If derivative goes to $0$, does the function have a limit?

Question

Let $f:\mathbb{R}\to\mathbb{R}$ be a differentiable function. Assume that $\lim_{x\to\infty}f'(x)=0$, does that mean that $\lim_{x\to\infty}f(x)$ exists?

PS. What if we assume that $f$ is also bounded?

Answer 1

Not necessarily. Consider $f(x)=\sin(\ln(x))$. Then $f'(x)=\frac1x\cos(\ln(x))\to0$, but $f(x)$ diverges, as it reaches $-1$ and $1$ infinitely often.

Answer 2

Not necessarily. See $f(x)=\ln x$:

$$\lim_{x\to \infty}f'(x)=\lim_{x\to\infty}\frac 1 x=0$$ $$\lim_{x\to\infty}f(x)=+\infty$$

Answer 3

No.
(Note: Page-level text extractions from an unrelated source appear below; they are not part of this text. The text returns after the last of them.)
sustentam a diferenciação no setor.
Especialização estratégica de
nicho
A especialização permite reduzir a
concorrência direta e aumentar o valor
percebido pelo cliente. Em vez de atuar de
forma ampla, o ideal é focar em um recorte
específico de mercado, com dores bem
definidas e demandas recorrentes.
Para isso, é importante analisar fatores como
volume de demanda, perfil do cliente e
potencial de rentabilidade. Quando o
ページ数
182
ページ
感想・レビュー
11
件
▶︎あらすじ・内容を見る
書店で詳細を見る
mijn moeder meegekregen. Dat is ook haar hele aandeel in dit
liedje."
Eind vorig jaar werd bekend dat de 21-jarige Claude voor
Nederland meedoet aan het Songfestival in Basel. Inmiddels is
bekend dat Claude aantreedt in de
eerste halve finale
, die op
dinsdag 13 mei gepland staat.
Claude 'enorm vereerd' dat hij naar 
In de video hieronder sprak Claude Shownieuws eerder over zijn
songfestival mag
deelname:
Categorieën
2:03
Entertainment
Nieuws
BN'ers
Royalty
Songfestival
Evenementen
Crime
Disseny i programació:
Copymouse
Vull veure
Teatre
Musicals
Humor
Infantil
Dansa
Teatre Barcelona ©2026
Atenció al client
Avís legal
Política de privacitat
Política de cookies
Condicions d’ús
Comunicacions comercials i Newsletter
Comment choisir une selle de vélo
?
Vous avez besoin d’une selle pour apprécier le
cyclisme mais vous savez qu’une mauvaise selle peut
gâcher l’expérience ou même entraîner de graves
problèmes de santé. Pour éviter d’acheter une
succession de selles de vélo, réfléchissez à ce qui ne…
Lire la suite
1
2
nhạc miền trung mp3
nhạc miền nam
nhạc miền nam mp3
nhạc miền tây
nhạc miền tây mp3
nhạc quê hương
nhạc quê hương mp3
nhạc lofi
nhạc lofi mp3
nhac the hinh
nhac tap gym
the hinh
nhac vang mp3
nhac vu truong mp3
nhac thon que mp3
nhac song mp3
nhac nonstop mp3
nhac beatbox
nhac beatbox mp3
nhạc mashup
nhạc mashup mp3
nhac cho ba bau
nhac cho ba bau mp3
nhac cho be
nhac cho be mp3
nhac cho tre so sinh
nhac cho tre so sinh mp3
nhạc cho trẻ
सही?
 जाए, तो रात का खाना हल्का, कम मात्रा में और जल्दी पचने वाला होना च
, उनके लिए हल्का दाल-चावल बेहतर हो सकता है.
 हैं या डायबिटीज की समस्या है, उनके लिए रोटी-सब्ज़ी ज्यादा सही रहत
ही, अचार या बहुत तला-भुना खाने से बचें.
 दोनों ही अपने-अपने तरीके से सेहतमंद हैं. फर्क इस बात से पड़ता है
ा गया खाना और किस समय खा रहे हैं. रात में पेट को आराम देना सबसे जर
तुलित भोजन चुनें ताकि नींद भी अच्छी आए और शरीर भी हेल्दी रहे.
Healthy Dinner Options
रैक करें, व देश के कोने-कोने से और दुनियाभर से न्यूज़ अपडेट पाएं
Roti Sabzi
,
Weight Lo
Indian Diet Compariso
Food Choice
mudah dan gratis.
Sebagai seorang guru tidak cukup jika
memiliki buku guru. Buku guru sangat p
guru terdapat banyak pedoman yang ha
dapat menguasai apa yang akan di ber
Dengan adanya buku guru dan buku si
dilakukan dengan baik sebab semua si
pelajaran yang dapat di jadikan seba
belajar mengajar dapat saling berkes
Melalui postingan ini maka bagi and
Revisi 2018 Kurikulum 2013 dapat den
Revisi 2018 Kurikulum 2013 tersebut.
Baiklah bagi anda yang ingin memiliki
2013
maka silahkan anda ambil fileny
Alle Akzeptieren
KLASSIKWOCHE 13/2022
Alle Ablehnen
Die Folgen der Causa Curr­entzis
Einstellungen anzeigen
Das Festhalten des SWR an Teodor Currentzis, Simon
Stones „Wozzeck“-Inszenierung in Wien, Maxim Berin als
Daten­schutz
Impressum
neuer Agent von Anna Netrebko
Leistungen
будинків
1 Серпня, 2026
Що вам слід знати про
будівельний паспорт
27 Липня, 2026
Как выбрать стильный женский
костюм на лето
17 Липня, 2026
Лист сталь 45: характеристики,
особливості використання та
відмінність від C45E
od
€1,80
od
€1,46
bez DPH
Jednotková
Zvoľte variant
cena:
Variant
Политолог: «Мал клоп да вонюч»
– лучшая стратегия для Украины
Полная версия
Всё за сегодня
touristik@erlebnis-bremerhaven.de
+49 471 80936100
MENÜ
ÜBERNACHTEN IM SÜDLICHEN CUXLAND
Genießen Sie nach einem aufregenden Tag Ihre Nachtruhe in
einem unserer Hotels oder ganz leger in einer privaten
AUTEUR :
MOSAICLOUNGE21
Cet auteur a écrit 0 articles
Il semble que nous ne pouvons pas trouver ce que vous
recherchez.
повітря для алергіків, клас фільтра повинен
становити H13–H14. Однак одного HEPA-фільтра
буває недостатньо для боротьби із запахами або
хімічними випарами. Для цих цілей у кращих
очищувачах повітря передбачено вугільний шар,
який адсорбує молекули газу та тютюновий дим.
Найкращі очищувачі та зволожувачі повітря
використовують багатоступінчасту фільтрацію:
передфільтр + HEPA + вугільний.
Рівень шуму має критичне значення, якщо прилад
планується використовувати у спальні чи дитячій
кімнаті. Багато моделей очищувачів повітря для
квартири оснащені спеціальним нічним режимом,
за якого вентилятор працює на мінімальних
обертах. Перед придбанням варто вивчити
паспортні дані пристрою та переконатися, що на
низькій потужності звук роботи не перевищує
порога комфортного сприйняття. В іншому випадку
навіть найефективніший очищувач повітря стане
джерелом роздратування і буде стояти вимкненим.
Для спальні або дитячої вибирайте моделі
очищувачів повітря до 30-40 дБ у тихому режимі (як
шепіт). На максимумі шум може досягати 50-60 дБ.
Consider the function defined by cos(x) on [0,2pi], cos((x/2)-pi) on [2pi,6pi] and so on.

Answer 4

No.

Consider $\lim_{t\to\infty}f'(t)=0$

and

$\lim_{x\to\infty}f(x)-f(a)=\lim_{x\to\infty}\int_{a}^{x}f'(t)dt$ and $a\geq0$.

In this case, that integral converges if $f(a)$ exists for all $a\geq0$. for example the function $f(x)=\ln x$ doesn't satisfy that condition.

And if that integral converges, the limit exists.